### Your objective
Because the listing below is to be kept intact, restate all of it word for word.

Segment Start: Data for this exercise

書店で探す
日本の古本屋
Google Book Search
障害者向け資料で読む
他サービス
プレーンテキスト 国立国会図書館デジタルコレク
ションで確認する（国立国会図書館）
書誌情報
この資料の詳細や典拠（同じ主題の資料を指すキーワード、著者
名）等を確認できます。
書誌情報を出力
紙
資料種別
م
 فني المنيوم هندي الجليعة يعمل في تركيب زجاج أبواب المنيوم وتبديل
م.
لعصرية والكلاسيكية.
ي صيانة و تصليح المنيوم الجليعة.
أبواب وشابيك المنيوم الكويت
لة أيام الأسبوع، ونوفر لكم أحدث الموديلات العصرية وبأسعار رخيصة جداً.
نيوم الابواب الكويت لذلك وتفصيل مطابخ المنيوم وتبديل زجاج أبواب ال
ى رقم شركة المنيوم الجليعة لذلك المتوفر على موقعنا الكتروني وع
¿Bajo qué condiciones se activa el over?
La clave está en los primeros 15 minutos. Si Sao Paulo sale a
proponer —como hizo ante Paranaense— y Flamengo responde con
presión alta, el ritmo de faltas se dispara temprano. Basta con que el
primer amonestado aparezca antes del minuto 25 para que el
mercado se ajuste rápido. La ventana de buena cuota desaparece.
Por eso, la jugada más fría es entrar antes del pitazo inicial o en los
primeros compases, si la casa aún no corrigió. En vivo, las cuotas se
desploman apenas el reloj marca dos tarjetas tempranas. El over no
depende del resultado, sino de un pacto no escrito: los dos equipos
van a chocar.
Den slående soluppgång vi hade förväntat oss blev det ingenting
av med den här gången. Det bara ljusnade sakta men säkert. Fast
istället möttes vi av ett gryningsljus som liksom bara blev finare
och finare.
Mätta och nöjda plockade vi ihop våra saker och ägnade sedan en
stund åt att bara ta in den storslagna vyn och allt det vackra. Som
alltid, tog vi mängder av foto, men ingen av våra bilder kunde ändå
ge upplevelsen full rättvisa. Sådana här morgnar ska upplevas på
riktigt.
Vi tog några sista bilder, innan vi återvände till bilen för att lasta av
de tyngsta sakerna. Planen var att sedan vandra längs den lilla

Segment End: Data for this exercise

### Worked solution
書店で探す
日本の古本屋
Google Book Search
障害者向け資料で読む
他サービス
プレーンテキスト 国立国会図書館デジタルコレク
ションで確認する（国立国会図書館）
書誌情報
この資料の詳細や典拠（同じ主題の資料を指すキーワード、著者
名）等を確認できます。
書誌情報を出力
紙
資料種別
م
 فني المنيوم هندي الجليعة يعمل في تركيب زجاج أبواب المنيوم وتبديل
م.
لعصرية والكلاسيكية.
ي صيانة و تصليح المنيوم الجليعة.
أبواب وشابيك المنيوم الكويت
لة أيام الأسبوع، ونوفر لكم أحدث الموديلات العصرية وبأسعار رخيصة جداً.
نيوم الابواب الكويت لذلك وتفصيل مطابخ المنيوم وتبديل زجاج أبواب ال
ى رقم شركة المنيوم الجليعة لذلك المتوفر على موقعنا الكتروني وع
¿Bajo qué condiciones se activa el over?
La clave está en los primeros 15 minutos. Si Sao Paulo sale a
proponer —como hizo ante Paranaense— y Flamengo responde con
presión alta, el ritmo de faltas se dispara temprano. Basta con que el
primer amonestado aparezca antes del minuto 25 para que el
mercado se ajuste rápido. La ventana de buena cuota desaparece.
Por eso, la jugada más fría es entrar antes del pitazo inicial o en los
primeros compases, si la casa aún no corrigió. En vivo, las cuotas se
desploman apenas el reloj marca dos tarjetas tempranas. El over no
depende del resultado, sino de un pacto no escrito: los dos equipos
van a chocar.
Den slående soluppgång vi hade förväntat oss blev det ingenting
av med den här gången. Det bara ljusnade sakta men säkert. Fast
istället möttes vi av ett gryningsljus som liksom bara blev finare
och finare.
Mätta och nöjda plockade vi ihop våra saker och ägnade sedan en
stund åt att bara ta in den storslagna vyn och allt det vackra. Som
alltid, tog vi mängder av foto, men ingen av våra bilder kunde ändå
ge upplevelsen full rättvisa. Sådana här morgnar ska upplevas på
riktigt.
Vi tog några sista bilder, innan vi återvände till bilen för att lasta av
de tyngsta sakerna. Planen var att sedan vandra längs den lilla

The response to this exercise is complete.